1.280 Lulusan Jabar Lolos Program SMK Go Global, Disiapkan Masuk Pasar Kerja Dunia

1.280 Lulusan Jabar Lolos Program SMK Go Global, Disiapkan Masuk Pasar Kerja Dunia

Sebanyak 1.280 lulusan Jawa Barat mengikuti Program SMK Go Global untuk disiapkan memasuki pasar kerja global.-Jabarprov.go.id -

RADARTASIK.COM - Sebanyak 1.280 lulusan SMA, SMK, dan MA asal Jawa Barat mendapat kesempatan mengikuti Program SMK Go Global.

Program tersebut menjadi langkah pemerintah membuka akses bagi lulusan muda untuk meningkatkan kompetensi sebelum memasuki pasar kerja global.

Dilansir dari laman jabarprov.go.id, peserta akan menjalani pelatihan di sejumlah lembaga vokasi dan perguruan tinggi di Jawa Barat.

Sekretaris Daerah Jawa Barat Herman Suryatman mengatakan pelatihan akan disesuaikan dengan kebutuhan dunia kerja internasional.

Materi yang diberikan meliputi operasional produksi, manufaktur, bahasa Inggris, serta berbagai keterampilan teknis lainnya.

BACA JUGA:9 Anggota KPI Pusat Periode 2026-2029 Resmi Dikukuhkan, Ini Tantangan yang Menanti

"Ini skema kolaborasi yang keren, di mana kementerian yang terkait dengan perguruan tinggi, pemerintah dan perguruan tinggi berkolaborasi untuk mempersiapkan anak-anak kita ikut di bursa kerja global melalui program SMK Global," ujar Herman usai menghadiri Kick Off Pembukaan Program SMK Go Global di Universitas Teknologi Bandung (UTB), Kota Bandung, Rabu (26/8/2026).

Khusus di UTB, sebanyak 180 peserta dari berbagai daerah di Jawa Barat mengikuti pelatihan teknis.

Peserta juga akan mempelajari bahasa Inggris, Korea, Jepang, operasional produksi, manufaktur, hingga keperawatan.

Targetkan Akses Pelatihan Lebih Luas

Pemda Provinsi Jawa Barat berencana memperluas pola kolaborasi tersebut ke lebih banyak perguruan tinggi.

Herman berharap perguruan tinggi negeri dan swasta dapat ikut membuka akses pelatihan serta kesempatan kerja bagi generasi muda.

"Dan kita akan hajar terus, kita akan perluas bukan hanya beberapa perguruan tinggi.

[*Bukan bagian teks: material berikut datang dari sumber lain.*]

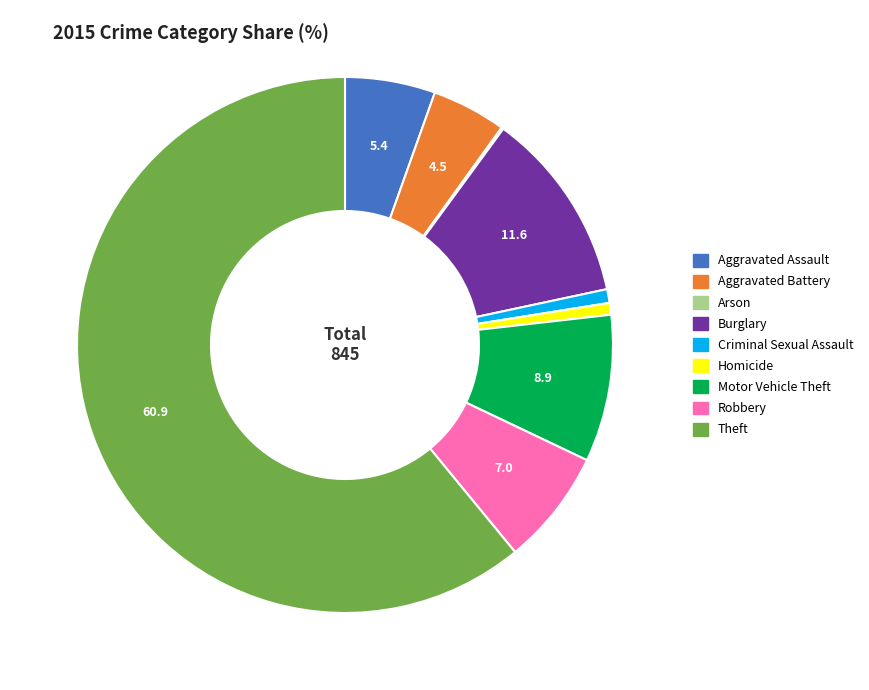

Is it true that Criminal Sexual Assault is 11% of the pie?

False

Kita akan dorong semua perguruan tinggi negeri dan swasta," katanya.

BACA JUGA:Kemensos Dampingi Anak Sayuti Melik, Heru Baskoro Jalani Pemeriksaan Mata di RSCM

Jejaring perguruan tinggi swasta melalui Asosiasi Perguruan Tinggi Swasta Indonesia (APTISI) juga akan diperkuat.